La perversidad es una sangría desquiciada. ¿Cómo se sobrevive ante tanta muerte? “Estábamos apilados y yo en el medio de la pila”, como una pirámide de dolor en la que el no respiro, la simulación de no vida, aparece como el único resquicio para la sobrevivencia. Que a veces es y a veces, no. “Fui el último en ser trasladado junto con Maldonado. Nos esposaron juntos y nos llevaron en móviles. Tardaron mucho en llegar. Mi compañero Maldonado les decía ' apúrense, no me quiero morir ' pero no se apuraban. Sabían ir al hospital pero paraban a preguntar sobre cómo llegar. No se apuraban. Al bajarnos me agarraron del pelo (mostrando su nuca) y nos llevan a la guardia. Ahí vi al menos seis chicos en camillas ya dormidos. A mí me dice el médico ' te voy a dormir porque estás grave' . Cuando desperté había pasado diez días en terapia intensiva”.

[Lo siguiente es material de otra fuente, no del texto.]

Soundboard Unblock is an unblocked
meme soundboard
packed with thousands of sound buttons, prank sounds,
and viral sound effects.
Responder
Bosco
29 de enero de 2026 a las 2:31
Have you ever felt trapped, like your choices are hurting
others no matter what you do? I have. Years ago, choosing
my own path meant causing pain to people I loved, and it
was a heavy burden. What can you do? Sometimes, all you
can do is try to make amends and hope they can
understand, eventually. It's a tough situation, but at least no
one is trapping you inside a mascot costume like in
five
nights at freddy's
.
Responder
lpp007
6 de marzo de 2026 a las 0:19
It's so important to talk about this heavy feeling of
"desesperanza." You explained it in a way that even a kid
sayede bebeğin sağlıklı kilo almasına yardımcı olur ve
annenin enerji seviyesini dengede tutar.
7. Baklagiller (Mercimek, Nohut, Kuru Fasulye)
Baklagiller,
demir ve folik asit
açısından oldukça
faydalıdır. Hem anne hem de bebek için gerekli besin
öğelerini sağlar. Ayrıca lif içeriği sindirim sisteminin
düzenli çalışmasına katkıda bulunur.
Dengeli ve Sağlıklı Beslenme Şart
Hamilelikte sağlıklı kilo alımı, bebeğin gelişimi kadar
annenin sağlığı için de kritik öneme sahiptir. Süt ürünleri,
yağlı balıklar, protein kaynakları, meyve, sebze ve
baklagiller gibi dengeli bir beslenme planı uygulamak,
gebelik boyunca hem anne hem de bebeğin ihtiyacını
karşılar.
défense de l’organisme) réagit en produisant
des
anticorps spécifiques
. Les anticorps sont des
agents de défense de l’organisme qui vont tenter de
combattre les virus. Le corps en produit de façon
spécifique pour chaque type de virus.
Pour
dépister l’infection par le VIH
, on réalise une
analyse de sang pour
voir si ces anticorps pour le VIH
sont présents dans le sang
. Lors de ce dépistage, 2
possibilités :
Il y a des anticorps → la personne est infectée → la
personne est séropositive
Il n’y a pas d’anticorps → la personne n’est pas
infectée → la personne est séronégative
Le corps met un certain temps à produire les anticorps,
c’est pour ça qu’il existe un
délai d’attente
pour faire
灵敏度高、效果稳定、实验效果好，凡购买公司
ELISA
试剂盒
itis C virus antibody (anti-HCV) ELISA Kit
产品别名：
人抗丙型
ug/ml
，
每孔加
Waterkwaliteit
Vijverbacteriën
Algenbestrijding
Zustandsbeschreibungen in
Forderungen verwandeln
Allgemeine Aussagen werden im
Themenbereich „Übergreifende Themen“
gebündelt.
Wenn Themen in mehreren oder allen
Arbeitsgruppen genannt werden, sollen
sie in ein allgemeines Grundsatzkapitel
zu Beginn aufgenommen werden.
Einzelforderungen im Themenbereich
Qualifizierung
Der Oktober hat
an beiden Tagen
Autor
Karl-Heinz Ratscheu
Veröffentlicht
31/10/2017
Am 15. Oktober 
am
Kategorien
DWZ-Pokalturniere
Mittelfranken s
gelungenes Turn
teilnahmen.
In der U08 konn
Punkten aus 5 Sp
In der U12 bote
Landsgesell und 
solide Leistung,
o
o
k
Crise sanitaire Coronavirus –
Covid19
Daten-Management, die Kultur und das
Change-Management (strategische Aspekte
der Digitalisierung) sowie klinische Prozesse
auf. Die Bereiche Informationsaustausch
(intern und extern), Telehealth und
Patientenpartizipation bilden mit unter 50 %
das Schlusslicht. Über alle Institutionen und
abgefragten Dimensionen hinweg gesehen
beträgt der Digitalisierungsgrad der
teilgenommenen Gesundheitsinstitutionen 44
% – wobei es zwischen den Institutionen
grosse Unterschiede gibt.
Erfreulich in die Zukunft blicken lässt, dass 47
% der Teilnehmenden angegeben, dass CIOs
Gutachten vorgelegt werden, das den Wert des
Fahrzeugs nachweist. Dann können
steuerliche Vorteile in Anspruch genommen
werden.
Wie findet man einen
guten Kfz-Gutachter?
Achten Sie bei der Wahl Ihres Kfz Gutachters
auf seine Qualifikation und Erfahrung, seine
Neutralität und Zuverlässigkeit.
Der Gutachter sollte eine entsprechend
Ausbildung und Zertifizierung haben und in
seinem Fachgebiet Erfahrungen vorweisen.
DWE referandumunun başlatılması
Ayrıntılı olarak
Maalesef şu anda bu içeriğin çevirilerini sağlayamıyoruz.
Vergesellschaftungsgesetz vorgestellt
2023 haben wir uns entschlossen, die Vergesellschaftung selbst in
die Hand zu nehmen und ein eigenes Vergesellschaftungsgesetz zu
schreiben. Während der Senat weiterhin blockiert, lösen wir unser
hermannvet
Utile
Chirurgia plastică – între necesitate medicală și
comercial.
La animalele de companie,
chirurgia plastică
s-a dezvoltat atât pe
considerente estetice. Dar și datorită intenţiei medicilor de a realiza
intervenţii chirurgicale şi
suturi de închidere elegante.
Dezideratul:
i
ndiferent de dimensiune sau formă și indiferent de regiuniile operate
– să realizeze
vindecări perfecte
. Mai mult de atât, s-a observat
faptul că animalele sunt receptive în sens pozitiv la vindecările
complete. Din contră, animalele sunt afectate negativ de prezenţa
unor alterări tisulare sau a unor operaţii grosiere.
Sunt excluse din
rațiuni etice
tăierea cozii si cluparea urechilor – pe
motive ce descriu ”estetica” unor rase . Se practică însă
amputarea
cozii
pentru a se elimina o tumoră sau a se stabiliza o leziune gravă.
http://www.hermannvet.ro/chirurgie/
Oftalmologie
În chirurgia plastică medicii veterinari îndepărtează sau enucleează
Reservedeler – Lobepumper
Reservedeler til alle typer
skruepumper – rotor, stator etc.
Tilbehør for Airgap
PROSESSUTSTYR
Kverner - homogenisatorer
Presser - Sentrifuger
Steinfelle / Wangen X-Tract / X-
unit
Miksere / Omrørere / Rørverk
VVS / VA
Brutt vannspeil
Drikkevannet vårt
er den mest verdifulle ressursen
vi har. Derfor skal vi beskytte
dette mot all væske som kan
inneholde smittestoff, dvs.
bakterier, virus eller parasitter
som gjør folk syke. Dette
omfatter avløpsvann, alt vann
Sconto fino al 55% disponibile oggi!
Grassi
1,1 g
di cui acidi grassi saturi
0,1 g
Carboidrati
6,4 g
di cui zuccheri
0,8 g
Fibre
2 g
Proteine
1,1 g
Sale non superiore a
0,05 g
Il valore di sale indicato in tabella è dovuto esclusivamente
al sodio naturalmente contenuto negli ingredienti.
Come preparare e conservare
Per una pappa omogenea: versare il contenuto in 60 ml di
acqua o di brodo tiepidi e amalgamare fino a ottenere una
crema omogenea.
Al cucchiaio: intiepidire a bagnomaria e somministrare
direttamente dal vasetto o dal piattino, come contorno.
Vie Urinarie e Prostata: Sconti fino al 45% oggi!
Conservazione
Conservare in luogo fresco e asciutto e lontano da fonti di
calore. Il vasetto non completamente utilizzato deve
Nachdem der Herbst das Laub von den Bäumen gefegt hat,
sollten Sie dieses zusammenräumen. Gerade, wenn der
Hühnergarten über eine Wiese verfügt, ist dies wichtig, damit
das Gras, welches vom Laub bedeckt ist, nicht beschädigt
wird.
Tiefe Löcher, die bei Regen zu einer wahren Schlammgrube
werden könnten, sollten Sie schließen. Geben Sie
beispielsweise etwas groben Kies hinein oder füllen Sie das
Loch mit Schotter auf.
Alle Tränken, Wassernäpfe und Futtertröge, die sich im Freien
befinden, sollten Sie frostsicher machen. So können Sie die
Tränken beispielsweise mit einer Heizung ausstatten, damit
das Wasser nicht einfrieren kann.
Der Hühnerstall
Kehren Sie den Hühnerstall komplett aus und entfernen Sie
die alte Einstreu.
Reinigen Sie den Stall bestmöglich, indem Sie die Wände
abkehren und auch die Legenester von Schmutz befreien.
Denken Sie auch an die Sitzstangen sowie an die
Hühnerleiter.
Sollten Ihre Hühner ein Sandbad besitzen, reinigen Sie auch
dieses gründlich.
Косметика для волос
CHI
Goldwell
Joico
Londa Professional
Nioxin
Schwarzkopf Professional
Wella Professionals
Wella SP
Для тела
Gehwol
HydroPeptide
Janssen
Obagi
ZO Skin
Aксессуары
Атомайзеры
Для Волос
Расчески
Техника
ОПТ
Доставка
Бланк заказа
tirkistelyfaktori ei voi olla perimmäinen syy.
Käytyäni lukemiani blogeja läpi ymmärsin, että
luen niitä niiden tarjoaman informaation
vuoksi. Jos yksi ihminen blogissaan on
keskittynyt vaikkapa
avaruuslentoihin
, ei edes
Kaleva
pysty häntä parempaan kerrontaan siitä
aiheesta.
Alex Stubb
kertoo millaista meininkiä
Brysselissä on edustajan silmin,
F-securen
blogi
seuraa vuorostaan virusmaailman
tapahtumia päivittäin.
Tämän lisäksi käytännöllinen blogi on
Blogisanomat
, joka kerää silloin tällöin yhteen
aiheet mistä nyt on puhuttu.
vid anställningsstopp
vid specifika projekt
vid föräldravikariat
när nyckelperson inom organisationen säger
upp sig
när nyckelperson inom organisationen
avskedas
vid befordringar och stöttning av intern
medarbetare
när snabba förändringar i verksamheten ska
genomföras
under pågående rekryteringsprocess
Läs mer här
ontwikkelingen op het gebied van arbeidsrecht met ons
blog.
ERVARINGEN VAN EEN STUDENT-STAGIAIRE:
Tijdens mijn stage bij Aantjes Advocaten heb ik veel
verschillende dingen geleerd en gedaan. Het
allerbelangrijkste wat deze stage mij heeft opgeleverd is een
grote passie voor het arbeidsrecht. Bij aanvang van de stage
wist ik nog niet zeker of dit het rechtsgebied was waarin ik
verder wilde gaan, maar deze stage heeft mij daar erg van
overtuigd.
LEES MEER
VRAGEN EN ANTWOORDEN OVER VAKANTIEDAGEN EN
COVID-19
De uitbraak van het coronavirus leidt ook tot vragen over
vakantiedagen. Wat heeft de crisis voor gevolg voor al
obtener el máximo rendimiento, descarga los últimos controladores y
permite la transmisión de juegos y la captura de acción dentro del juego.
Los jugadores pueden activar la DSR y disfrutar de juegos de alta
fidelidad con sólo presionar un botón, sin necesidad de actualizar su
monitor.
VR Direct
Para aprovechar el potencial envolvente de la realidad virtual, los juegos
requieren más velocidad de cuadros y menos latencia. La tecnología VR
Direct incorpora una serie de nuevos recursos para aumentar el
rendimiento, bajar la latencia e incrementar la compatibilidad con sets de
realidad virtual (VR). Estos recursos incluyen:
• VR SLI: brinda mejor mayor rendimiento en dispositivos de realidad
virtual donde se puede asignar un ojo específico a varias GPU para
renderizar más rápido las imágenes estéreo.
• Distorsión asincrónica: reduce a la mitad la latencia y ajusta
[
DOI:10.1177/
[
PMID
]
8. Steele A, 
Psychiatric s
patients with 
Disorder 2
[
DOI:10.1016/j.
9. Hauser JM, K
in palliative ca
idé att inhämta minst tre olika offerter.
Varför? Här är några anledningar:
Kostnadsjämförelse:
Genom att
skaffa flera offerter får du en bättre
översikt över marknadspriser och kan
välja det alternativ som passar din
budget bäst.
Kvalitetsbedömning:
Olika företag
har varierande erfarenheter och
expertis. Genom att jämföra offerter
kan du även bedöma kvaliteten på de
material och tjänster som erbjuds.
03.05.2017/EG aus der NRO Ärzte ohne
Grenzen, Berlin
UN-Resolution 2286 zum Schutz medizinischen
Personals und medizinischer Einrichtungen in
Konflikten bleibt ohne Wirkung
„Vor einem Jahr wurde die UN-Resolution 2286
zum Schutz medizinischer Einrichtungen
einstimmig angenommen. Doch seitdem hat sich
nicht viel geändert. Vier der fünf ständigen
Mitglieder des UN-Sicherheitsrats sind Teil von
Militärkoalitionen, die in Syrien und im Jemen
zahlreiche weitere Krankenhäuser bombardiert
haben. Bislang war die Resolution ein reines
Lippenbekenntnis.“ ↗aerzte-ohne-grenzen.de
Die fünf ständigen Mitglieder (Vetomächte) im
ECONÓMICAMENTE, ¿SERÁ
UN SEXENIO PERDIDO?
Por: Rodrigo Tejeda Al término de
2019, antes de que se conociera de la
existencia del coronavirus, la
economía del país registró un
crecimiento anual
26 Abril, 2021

Elías, Miguel, Diego y Manuel no despertaron. Ya nunca lo harían.
“Los sistemas penitenciarios son parte de la anatomía política de un país”, escribe Pilar Calveiro. La comisaría primera de Quilmes constituyó parte medular de esa anatomía en la que un grupo de nueve hombres y una mujer, más todos los entramados policiales, judiciales y políticos que avalaron, construyeron, recrearon, permitieron, fueron engranajes imprescindibles. ¿Es posible acaso la tortura sin torturadores? ¿Es tangible la muerte bajo golpizas y bajo fuego sin manos que masacren, sin dedos que enciendan las llamas del estrago? ¿Hay, por caso,
muerte homicida sin criminales que ofrezcan su mano, su brazo, su corazón, sus entrañas, sus piernas bien puestas, sus conciencias y su rabia concentrada en un grito que se multiplica? Porque hay hombres y hay mujeres que cultivan la crueldad como oficio para regresar luego a sus cálidas y tibias casas a ser hombres y mujeres de familia. (“Pónganlos en pelotas y cáguenlos a palos”, puso un sobreviviente en palabras de Elizabeth Grosso, entonces embarazada).
Aquel 20 de octubre, el mismo día en que seis años después asesinarían al militante Mariano Ferreyra, eran 17 los adolescentes encerrados en la comisaría de Quilmes. Diez en el calabozo 2; siete, en el 1. “Por favor, no me peguen”, gritaban los chicos y es un grito que sigue resonando como ecos y que perseguirá a sus familias para siempre.
Ahora, Pedreira fue condenado a 19 años de cárcel. Soria y D´Elía, a 10. Guzmán a 9. Vujovich, a 4. Gómez y Avila, a 3. Altamirano y Góngora, a 3 años y 4 meses y la entonces embarazada Grosso, a 3 y medio.
No hay justicia. Nunca existe justicia real cuando cuatro chicos adolescentes son arrebatados a la Historia. Son arrancados con perversidad y odio del rompecabezas vital de la humanidad. Ellos ya no comen en su mesa ni sueñan sueños de barrilete. Aunque sus voces acalladas persistan en su reclamo.
“Los muertos -escribió Todorov- demandan a los vivos: recuérdenlo todo y cuéntenlo; no solamente para combatir los campos sino también para que nuestra vida, al dejar de sí una huella, conserve su sentido”.